Goal of the exercise
Return, from the listing that follows, each line containing the word "assisted".

Supplied data
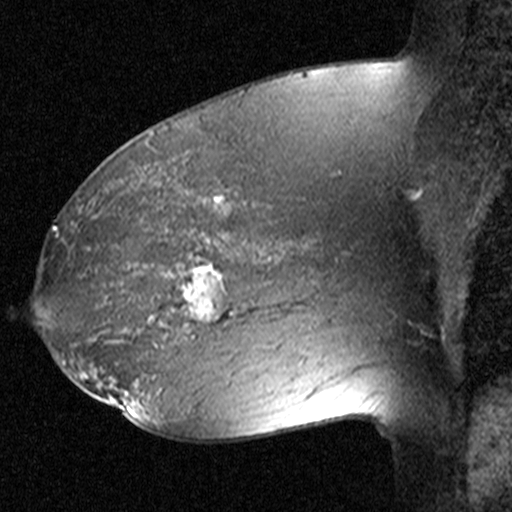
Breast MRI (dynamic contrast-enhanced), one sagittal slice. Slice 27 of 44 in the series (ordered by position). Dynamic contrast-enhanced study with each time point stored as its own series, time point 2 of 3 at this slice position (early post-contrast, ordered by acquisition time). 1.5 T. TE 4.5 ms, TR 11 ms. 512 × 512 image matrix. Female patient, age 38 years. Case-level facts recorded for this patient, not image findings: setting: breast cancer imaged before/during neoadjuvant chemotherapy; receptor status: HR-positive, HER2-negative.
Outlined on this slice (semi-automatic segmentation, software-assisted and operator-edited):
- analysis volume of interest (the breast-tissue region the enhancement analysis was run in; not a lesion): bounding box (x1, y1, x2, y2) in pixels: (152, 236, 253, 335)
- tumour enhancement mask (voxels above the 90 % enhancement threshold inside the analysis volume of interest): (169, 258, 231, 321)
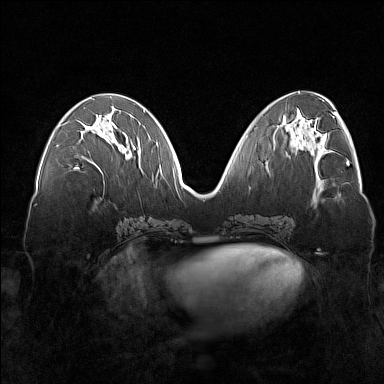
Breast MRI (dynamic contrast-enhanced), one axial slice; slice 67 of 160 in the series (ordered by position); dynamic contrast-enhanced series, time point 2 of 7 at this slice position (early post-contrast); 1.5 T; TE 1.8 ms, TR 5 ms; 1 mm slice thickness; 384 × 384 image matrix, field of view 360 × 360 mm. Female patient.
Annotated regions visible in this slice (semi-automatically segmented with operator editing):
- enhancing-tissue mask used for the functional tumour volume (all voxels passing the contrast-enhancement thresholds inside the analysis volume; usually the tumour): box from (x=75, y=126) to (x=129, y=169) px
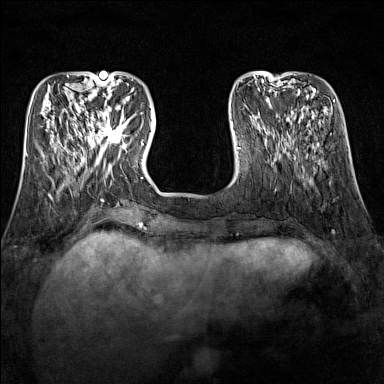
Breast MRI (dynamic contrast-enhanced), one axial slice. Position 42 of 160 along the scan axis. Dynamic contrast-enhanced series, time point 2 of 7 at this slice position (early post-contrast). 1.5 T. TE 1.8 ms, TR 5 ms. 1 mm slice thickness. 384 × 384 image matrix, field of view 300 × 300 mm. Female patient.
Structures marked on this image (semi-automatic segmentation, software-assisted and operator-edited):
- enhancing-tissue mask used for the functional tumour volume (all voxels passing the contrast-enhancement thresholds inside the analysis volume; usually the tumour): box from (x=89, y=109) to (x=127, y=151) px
* * *
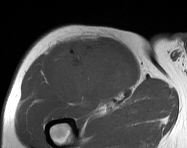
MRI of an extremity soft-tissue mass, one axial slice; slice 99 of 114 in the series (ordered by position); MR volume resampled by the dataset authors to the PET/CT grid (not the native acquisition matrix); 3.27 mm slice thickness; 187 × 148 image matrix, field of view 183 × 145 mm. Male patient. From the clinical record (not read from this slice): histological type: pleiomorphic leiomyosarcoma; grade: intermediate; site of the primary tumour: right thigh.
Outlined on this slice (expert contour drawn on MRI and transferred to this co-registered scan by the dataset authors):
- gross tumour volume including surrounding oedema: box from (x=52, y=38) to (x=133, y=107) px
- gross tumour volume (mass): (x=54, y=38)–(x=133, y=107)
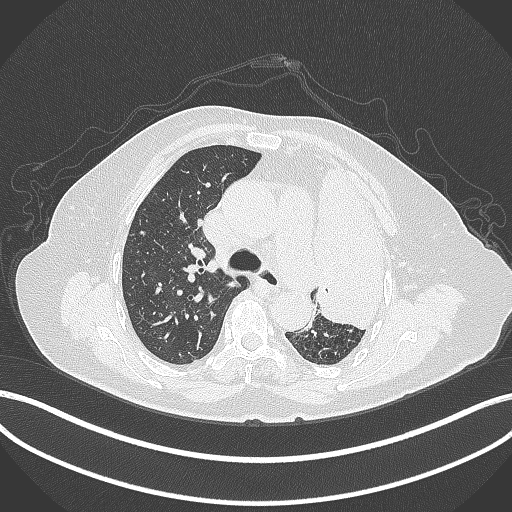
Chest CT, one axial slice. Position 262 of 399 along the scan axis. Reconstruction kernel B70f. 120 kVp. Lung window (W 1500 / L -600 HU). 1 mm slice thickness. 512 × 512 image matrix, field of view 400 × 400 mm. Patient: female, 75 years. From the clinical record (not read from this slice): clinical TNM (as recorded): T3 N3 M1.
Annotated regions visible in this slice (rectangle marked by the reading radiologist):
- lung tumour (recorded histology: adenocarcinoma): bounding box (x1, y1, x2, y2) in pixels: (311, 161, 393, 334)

Result of this exercise
Outlined on this slice (semi-automatic segmentation, software-assisted and operator-edited):
Structures marked on this image (semi-automatic segmentation, software-assisted and operator-edited):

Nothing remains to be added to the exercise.